Sen. John McCain, R-Ariz., is undergoing treatment for a deadly form of brain cancer, but you would never know it by watching his management of the Senate floor this week.
As the chairman of the Armed Services Committee, McCain controls the debate on the National Defense Authorization Act, the annual defense bill that sets the priorities for the Pentagon. It's expected to receive final passage in the Senate on Monday after advancing on a procedural vote Thursday, 84-9.
The annual defense bill gives McCain a chance to do two things he enjoys the most: boost the U.S. military and chastise his fellow senators about how the chamber should operate.
"For too long, partisanship and politics have triumphed over principle and policy," McCain said on the floor this week. "This legislation is an opportunity for us to reverse that trend and restore regular order in the United States Senate."
McCain has made "regular order" his battle cry in recent months, ever since he cast a decisive vote in late July that effectively derailed his party's effort to undo the Affordable Care Act.
McCain said that of that bill's many offenses, it ran afoul of regular order in the Senate. Instead of being produced through an open process with public hearings in Senate committees and debate over amendments, it was written in secret by a small group of GOP leaders.
The health care vote came just days after his brain cancer diagnosis. Ever since, McCain has been hounding his colleagues to do better at legislating. With the defense bill on the floor, it's been a week of McCain literally pounding the lectern with this message.
He got animated speaking on the floor when he drove home his point: "This is the way the United States Senate should conduct business."
The way, for McCain, means moving bills through the committees and with buy-in from the Democratic minority. The result in this case is a national defense bill that passed unanimously out of the Armed Services Committee, 27-0, and incorporated 277 amendments from committee members in both parties. He and the ranking Democrat on the committee, Sen. Jack Reed, D-R.I., are on track to incorporate over 100 more amendments into the bill when it comes up for a floor vote on Monday.
"We fought and we argued and we are still mad at each other, but we came up with a bill that all of us could support," McCain told CNN.
And on the other side of what they see as a productive argument, Reed has had plenty of praise for his Republican counterpart.
"I don't think any of this would have been done without the leadership of the chairman and his insistence that we adhere not only to regular order, but that we don't forget this is ultimately about the men and women who serve us overseas," Reed said.
But it hasn't all been kumbaya moments.
One of McCain's longtime sparring partners on foreign policy, Sen. Rand Paul, R-Ky., used delay tactics to try to force a vote on his amendment to repeal the 2001 and 2003 war authorizations that have been used to legally justify military actions ever since. Paul's approach to foreign policy fits his libertarian philosophy and is often described by his critics as isolationist, though Paul rejects that label.
"These wars are costing trillions of dollars. They're unauthorized.
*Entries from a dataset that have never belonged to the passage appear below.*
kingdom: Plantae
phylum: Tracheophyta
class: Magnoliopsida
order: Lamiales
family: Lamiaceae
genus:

We have not voted on them," Paul said on the Senate floor. "And I say, 'Look, let's pay attention to problems we've got here at home.'"
McCain, of course, opposed Paul. "I cannot support anything that fails to provide our men and women in uniform with everything they need, including the legal authority to keep our nation safe," McCain said.
To no surprise, the amendment was scuttled with a procedural vote. Even under regular order, chairmen still usually get their way.
As for McCain's health, a recent MRI concluded that additional treatment with radiation and chemotherapy is needed.
McCain's office says the senator will undergo treatment at the National Institutes of Health in the Washington, D.C., area, instead of in Arizona. That way he can maintain a regular work schedule in the Senate.